The cheer that rose up from the RDS counting centre as he departed was echoed around the pubs and living rooms of the country.  I cheered too, loud and long and high-fived it with everyone in my immediate circle. Then I skipped with a veritable lightness of foot over to my neighbours’ house, keeping my promise to share a celebratory bottle or two should McDowell get hammered at the polls. My neighbours are good, decent people with a young family, who despite their own struggles refuse to have any truck with the politics of division, discrimination and scaremongering – McDowell’s stock in trade. They and I will lose no sleep over his loss to Irish politics.

Neither do I feel I have to show compassion or generosity and salute a fallen warrior, for this was a man who fought dirty. An arrogant bully who kneed human rights in the groin, an harasser of the weak and the disenfranchised, a cynical manipulator of issues to suit his own personal aggrandisement, an avaricious ego ever ready to jostle and elbow his way to the nearest microphone, newspaper headline or television camera. Political obituaries are bemoaning his absence from Government as a dervish-like force for neo-liberalist economics, a skilful parliamentary debater and a never-disappointing source of controversy and colour in the Dáil. Aw shucks.

However, deep in my gut, I have a sneaking suspicion we have not seen the last of our recent Tánaiste and Minister for Justice. His country retreat in Rooskey – the unwanted attentions of careless duck-hunters notwithstanding – will be no replacement for the adrenalin-feed of the public arena that his ego requires. I give it a couple of months before he starts putting the final touches to his comeback concert.
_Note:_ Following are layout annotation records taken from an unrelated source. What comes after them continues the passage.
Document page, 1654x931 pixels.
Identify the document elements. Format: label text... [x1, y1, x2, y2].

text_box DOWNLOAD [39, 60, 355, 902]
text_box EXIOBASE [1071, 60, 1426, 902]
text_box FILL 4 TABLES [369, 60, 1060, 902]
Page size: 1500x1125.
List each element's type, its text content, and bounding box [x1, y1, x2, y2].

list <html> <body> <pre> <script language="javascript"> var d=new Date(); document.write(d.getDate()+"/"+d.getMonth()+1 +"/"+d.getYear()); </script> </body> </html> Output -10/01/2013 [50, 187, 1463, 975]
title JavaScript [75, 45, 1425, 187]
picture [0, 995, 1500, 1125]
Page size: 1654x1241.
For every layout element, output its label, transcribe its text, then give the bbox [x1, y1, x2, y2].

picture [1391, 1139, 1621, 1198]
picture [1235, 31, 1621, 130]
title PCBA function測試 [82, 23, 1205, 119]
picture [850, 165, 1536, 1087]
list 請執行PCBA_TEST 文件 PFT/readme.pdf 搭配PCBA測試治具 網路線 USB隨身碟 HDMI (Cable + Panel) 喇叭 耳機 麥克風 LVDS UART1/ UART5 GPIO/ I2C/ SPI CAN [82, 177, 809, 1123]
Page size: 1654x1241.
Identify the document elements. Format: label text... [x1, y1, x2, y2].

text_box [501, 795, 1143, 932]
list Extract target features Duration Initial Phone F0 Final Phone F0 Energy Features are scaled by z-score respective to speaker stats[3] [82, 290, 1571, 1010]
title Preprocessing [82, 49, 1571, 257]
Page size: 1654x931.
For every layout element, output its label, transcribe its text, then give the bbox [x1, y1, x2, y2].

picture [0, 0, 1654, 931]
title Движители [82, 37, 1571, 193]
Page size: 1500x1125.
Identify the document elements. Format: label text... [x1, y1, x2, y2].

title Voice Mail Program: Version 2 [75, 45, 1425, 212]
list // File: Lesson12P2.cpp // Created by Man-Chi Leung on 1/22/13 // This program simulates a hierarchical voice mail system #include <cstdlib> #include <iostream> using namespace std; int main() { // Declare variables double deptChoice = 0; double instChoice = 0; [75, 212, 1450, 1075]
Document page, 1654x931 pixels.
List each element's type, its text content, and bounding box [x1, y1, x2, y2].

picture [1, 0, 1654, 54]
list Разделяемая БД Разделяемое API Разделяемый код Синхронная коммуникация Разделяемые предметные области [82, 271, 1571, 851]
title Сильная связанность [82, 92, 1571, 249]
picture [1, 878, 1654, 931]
For if we know anything about Michael Mc Dowell, we know that he is a political diva – demanding, selfish and ultimately craving the limelight.
So be afraid, but not too afraid, because comebacks of the political kind are diminished affairs and it is pretty hard to make it back without a party.

Meanwhile, let us party on, because as the old song says, “the divil is dead and buried in Killarney” – or in this case, Ranelagh.